YOUR GOAL: Please summarize the WarmHub text below in three sentences.

BEGIN TEXT BLOCK

Knowledge compounds — each session builds on the previous one. The agent doesn’t start from zero because its prior assertions persist.

Multiple agents write to the same repo. Each commit is attributed, so you can trace who said what:

  • Agent A and Agent B can both assert about the same thing
  • Their assertions coexist — WarmHub doesn’t force consensus
  • A downstream process can compare, reconcile, or aggregate their views
Terminal window
# Agent 1's assessment
wh assertion create --shape Thesis --about Company/acme \
--data '{"outlook": "bullish", "confidence": 0.7}' -m "Agent 1 thesis"
# Agent 2's competing assessment
wh assertion create --shape Thesis --about Company/acme \
--data '{"outlook": "bearish", "confidence": 0.6}' -m "Agent 2 thesis"
# Both coexist — query to compare
wh thing about Company/acme --shape Thesis

This pattern works because assertions are attributed and non-exclusive. There’s no conflict — just different perspectives.

END TEXT BLOCK
BEGIN GIVEN RECORDS

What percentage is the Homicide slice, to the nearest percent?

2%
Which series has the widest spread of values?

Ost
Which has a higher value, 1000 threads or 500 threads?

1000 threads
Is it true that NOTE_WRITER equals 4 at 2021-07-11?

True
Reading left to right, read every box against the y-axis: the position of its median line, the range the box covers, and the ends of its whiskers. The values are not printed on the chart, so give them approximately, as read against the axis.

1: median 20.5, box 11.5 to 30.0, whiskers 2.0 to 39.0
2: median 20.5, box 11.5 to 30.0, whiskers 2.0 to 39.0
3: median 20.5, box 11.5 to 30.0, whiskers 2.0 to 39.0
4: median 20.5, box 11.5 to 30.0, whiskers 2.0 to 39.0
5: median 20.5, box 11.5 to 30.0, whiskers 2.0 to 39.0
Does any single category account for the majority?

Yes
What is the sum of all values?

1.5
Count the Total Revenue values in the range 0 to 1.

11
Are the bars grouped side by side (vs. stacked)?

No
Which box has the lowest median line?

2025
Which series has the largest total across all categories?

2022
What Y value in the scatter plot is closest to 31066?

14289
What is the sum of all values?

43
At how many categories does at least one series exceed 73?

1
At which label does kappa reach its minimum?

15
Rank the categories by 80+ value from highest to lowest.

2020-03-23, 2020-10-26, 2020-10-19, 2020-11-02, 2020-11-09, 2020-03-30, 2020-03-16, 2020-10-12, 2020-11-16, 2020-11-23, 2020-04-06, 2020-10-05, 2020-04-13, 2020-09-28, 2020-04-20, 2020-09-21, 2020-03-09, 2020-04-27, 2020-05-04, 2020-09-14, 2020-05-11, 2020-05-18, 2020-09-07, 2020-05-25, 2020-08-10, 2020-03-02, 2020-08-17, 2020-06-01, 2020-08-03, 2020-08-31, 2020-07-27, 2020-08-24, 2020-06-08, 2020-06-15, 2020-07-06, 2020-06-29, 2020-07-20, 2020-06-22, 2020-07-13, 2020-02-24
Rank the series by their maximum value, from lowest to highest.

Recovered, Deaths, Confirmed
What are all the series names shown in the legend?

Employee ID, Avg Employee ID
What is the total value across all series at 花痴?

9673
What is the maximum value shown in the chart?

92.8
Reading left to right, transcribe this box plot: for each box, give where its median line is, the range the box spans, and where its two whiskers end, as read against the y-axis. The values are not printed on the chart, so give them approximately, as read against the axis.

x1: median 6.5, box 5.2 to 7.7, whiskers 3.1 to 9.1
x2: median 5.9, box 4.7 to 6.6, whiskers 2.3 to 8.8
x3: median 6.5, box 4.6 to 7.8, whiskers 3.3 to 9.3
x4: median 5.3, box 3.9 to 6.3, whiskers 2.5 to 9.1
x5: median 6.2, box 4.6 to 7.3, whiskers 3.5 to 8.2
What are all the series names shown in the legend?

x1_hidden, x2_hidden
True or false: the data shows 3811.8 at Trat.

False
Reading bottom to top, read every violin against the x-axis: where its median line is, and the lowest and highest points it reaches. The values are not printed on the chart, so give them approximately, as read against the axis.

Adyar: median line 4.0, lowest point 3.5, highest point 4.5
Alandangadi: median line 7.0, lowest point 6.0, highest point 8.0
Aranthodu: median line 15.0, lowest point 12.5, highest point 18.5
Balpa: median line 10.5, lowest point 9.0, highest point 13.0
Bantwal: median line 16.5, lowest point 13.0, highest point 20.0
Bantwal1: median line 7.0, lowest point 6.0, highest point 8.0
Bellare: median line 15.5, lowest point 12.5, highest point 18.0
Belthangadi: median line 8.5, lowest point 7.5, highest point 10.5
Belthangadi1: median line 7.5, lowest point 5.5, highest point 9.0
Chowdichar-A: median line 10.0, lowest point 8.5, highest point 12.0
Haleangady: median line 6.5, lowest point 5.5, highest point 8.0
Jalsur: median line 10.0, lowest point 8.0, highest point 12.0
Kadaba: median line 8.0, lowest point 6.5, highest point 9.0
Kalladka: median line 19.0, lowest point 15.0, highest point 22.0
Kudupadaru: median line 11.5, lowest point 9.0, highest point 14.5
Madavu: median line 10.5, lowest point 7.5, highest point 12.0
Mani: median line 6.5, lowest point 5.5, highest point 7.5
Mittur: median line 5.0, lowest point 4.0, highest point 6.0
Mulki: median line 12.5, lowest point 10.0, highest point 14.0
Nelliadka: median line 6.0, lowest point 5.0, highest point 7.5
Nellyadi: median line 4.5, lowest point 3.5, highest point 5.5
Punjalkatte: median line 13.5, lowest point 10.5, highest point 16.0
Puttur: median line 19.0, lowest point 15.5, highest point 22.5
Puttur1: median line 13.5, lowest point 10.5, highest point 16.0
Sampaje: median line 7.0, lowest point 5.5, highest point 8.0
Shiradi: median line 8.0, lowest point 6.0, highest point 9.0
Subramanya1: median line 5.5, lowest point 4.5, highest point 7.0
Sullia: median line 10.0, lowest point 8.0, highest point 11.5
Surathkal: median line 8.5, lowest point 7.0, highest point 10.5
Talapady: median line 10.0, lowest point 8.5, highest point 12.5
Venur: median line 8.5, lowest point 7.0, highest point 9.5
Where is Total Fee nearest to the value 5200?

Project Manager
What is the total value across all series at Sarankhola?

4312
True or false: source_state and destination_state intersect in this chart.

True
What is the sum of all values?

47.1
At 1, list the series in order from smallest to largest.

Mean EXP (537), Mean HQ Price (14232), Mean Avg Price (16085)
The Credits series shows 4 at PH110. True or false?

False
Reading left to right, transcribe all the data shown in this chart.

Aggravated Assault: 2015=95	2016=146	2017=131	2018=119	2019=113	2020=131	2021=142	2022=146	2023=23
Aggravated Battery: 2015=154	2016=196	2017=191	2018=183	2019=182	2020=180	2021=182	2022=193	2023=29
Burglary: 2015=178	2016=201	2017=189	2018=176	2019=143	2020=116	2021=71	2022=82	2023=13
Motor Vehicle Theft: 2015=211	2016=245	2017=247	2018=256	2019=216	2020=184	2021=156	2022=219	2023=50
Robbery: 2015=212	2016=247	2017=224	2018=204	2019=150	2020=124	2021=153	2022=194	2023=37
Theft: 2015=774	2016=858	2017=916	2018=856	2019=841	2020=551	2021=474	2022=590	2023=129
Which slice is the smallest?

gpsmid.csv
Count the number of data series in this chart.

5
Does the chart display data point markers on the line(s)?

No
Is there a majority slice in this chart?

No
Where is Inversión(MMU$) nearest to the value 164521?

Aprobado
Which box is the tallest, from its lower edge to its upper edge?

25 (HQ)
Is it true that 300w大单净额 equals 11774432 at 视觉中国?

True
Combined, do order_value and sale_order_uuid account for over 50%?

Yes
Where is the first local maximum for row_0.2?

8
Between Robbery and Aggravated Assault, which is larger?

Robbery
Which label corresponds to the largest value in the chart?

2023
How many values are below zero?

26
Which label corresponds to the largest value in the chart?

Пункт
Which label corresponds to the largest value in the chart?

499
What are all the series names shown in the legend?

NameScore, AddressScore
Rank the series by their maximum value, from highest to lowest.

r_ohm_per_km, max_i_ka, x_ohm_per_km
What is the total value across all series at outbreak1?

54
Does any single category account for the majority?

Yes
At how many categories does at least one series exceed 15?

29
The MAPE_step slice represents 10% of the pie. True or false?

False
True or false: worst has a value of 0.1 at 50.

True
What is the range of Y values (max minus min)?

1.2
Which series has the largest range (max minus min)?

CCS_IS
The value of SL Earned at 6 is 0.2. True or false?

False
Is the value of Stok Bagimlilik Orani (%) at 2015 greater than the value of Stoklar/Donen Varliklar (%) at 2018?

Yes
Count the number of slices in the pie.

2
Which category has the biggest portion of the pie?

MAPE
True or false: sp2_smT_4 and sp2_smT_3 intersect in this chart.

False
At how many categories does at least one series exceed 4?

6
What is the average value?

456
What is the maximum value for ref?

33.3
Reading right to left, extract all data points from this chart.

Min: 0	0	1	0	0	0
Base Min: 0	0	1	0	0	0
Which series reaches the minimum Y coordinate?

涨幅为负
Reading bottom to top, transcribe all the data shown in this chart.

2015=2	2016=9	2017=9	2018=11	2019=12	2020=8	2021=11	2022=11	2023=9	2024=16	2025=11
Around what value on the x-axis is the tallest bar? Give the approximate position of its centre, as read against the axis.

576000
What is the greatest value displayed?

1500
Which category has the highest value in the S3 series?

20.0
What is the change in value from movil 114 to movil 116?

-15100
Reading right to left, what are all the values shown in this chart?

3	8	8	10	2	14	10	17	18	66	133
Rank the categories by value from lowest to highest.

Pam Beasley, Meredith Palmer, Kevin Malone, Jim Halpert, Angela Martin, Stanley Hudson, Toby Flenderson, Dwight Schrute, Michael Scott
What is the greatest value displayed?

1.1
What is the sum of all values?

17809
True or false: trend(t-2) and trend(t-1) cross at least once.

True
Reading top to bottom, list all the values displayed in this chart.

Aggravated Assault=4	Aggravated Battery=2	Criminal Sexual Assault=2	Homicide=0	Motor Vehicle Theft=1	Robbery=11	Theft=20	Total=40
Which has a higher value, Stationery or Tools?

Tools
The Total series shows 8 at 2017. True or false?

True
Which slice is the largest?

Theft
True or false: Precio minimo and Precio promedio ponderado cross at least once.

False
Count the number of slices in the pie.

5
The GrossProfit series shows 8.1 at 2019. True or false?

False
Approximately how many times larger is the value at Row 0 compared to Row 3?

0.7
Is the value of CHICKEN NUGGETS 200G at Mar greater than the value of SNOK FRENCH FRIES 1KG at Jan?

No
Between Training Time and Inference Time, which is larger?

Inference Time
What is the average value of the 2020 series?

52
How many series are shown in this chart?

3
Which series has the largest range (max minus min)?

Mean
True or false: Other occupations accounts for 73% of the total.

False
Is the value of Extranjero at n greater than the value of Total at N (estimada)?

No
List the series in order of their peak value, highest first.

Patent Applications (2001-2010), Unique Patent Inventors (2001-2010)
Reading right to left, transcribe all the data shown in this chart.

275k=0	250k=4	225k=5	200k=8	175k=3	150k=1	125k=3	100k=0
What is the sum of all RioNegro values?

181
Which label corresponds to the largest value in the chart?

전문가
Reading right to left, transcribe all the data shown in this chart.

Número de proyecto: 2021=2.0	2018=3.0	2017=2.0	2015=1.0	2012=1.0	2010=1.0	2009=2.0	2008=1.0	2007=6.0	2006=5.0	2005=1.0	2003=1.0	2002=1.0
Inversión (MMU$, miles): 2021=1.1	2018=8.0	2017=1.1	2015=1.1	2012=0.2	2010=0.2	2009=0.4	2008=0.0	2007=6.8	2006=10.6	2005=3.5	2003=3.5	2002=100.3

END GIVEN RECORDS

EXERCISE ANSWER: In WarmHub, knowledge compounds across sessions because an agent's prior assertions persist, so it doesn't start from zero. Multiple agents can write to the same repo, and each commit is attributed so you can trace who said what. Different agents' assertions about the same thing coexist without forced consensus, and a downstream process can compare, reconcile, or aggregate their views.